I think for the first time in my thirty-four
whoa I actually listed my age. I don’t usually do that. EVER! of life I actually feel good about myself. I mean of course I have my fair share of issues and doubts about life, myself, the people I have chosen to remain in my life and my career but who doesn’t have those doubts. I am like every other person in this world between the ages of 18-35. We all want more than our parents and grandparents had at our age.
Twelve years ago, I planned to be this successful journalist/writer who worked for the New York Times or Los Angeles Times. I dreamed of winning a Pulitzer. I wanted so much more than I had or have but I’ve learned that everything happens for a reason. Everything that has happened up to this point in my life, whether it be good, bad and fugly, has happened for a reason. Perhaps I was meant to have a supervisor that tries my patience so I could learn some much needed patience. Perhaps I was also meant to be of great importance to a few and not to the world like the Obamas or Martin Luther King, Jr.

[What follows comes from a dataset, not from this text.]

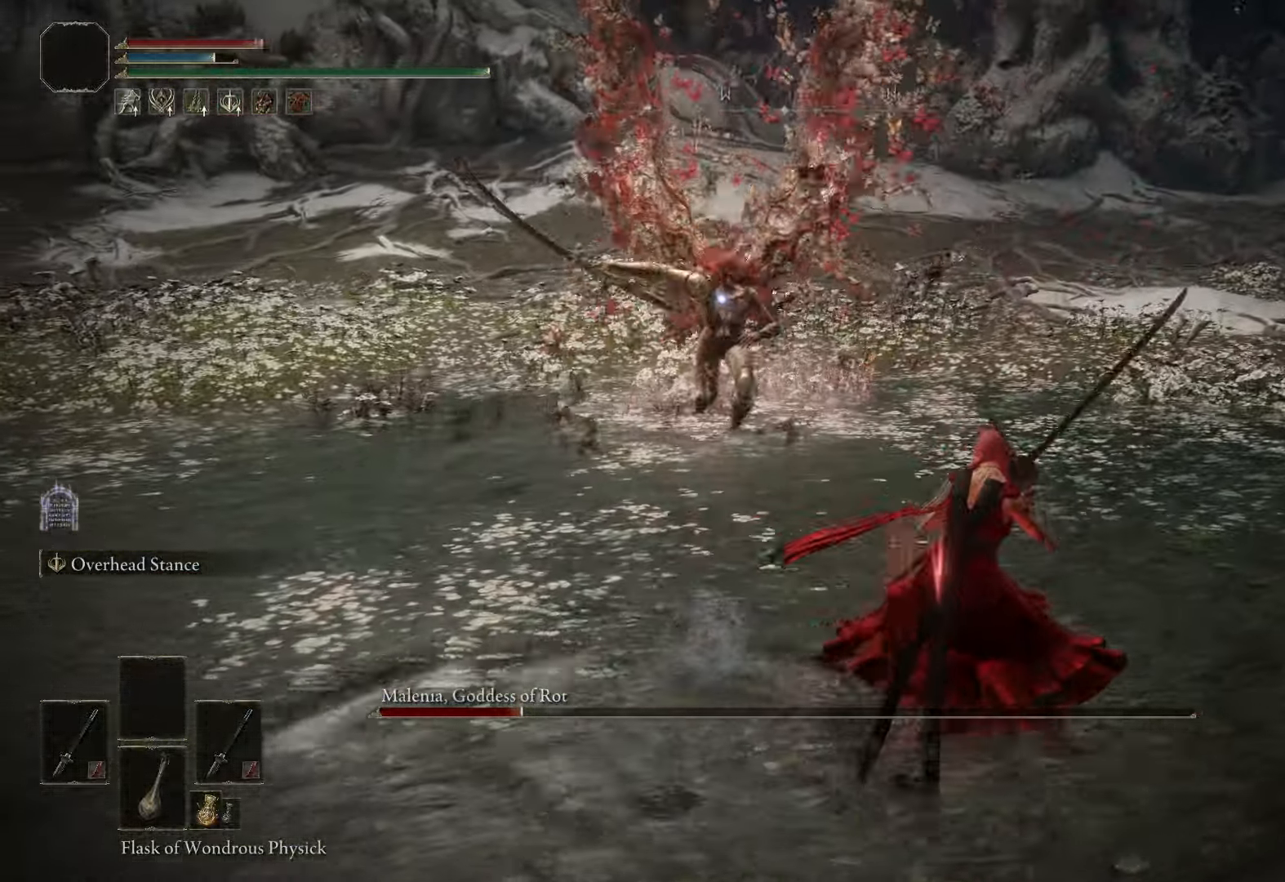
{"buttons": [], "left_stick": "down-right", "right_stick": "center", "events": [[166, "B", "down"], [266, "B", "up"]]}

My dreams have never gone away nor do I think The Lord will let me give up on my dreams. Perhaps my dreams aren’t what I thought them to be so many years ago when I was graduating high school and entering college the first time around. I can honestly say some of the dreams and aspirations I have now are not at all what I envisioned for myself. Some of them I fought to accept because I didn’t want to follow in anyone’s footsteps. I wanted
and still do somewhat to make my own paths. To put my twenty-two cents in where I went instead of the quarter and half dollar being given to me. This world is full of possibility and until now I thought I had to grab all the possibilities and opportunities I could before I reached a certain age. The truth of the matter is that I don’t have to accomplish everything by thirty-five years of age. which is ten months away from this coming Sunday.
I don’t have to rush through life nor do I have to prove anything to anyone anymore. The best thing I have going for me right now is the fact that I know I don’t have to be perfect or someone’s puppet just to be happy. I can be happy no matter where I am or whom I’m with or what I’m doing. It took a lifetime to realize that and I hope that it doesn’t take another lifetime to maintain it peacefully.